Posted by Rhonda Spaulding on December 30, 2007

Here we are ready to ring in the new year. The year 2008 should bring lots of excitement including a crazy presidential election. However, before we get to all of that we must file and deal with what the IRS calls “Information Returns”. Let’s just review some of the more common forms and what you might need to know as we enter the tax season.

Form 1098 – You will receive one of these if you paid mortgage interest during 2007. When filing your tax return, remember to deduct any mortgage insurance premiums (PMI) for any home you bought or refinanced in 2007. These premiums are only required on the 1098 if more than $600, but are still deductible in 2007.

Form 1098-E – You will receive one of these for any student loan interest you paid in excess of $600.

Form 1099-B – Brokers use this form to report sales of stocks, bonds, etc.

Form 1099-DIV – Corporations primarily issue these forms for each person to whom they paid $10 or more in distributions including dividends, capital gains, or nontaxable distributions on stock. S-Corporation shareholders will receive this form for any distributions made during the year out of accumulated earnings and profits.

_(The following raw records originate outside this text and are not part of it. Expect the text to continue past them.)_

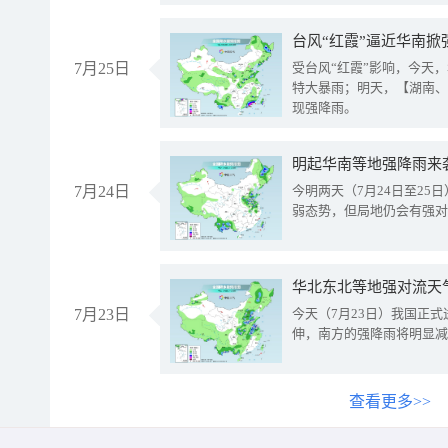
台风“红霞”逼近华南掀
7月25日
受台风“红霞”影响，今天
特大暴雨；明天，【湖南、
现强降雨。
明起华南等地强降雨来
7月24日
今明两天（7月24日至2
弱态势，但局地仍会有强对
华北东北等地强对流天
7月23日
今天（7月23日）我国正
伸，南方的强降雨将明显减
查看更多>>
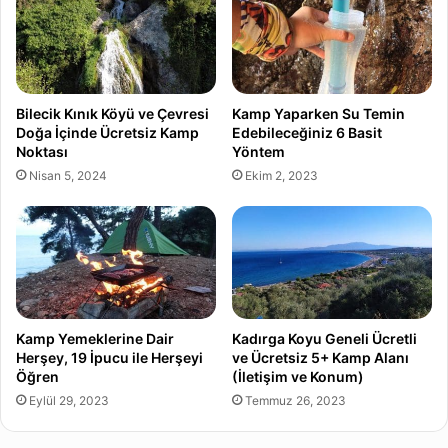
Bilecik Kınık Köyü ve Çevresi
Kamp Yaparken Su Temin
Doğa İçinde Ücretsiz Kamp
Edebileceğiniz 6 Basit
Noktası
Yöntem
Nisan 5, 2024
Ekim 2, 2023
Kamp Yemeklerine Dair
Kadırga Koyu Geneli Ücretli
Herşey, 19 İpucu ile Herşeyi
ve Ücretsiz 5+ Kamp Alanı
Öğren
(İletişim ve Konum)
Eylül 29, 2023
Temmuz 26, 2023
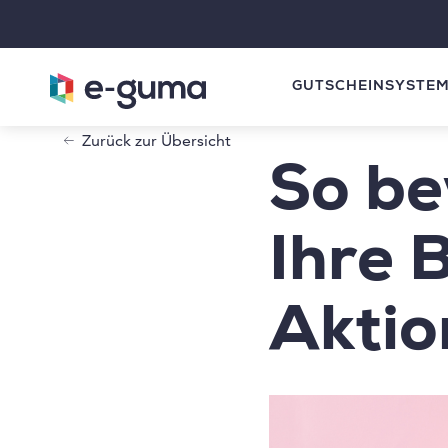
GUTSCHEINSYSTE
Zurück zur Übersicht
So be
Ihre 
Aktio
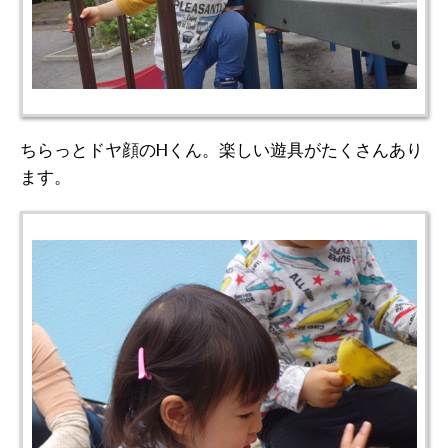
ちらっとドヤ顔のHくん。楽しい遊具がたくさんあり
ます。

Form 1099-G – You should get one of these if you received $10 or more from a government entity. Some common examples include tax refunds and unemployment benefits.

Form 1099-R – This form is used to report distributions of $10 or more from retirement or profit-sharing plans, IRAs, SEPs, annuities or insurance contracts.

Form 1099-MISC – If you own or run a business, you will need to file this form for each person you paid at least $10 in gross royalty payments, or $600 for rents or services in the course of a trade or business.

Form W-2 – Your employer will file this form for each employee. Employers use this form to report wages, tips and other compensation as well as withholdings for income taxes.

You should expect to receive your forms before or around January 31. The forms are due to the IRS by the end of February. W-2 forms are also due to the Social Security Administration by February 29, 2008 (Happy Leap Year)!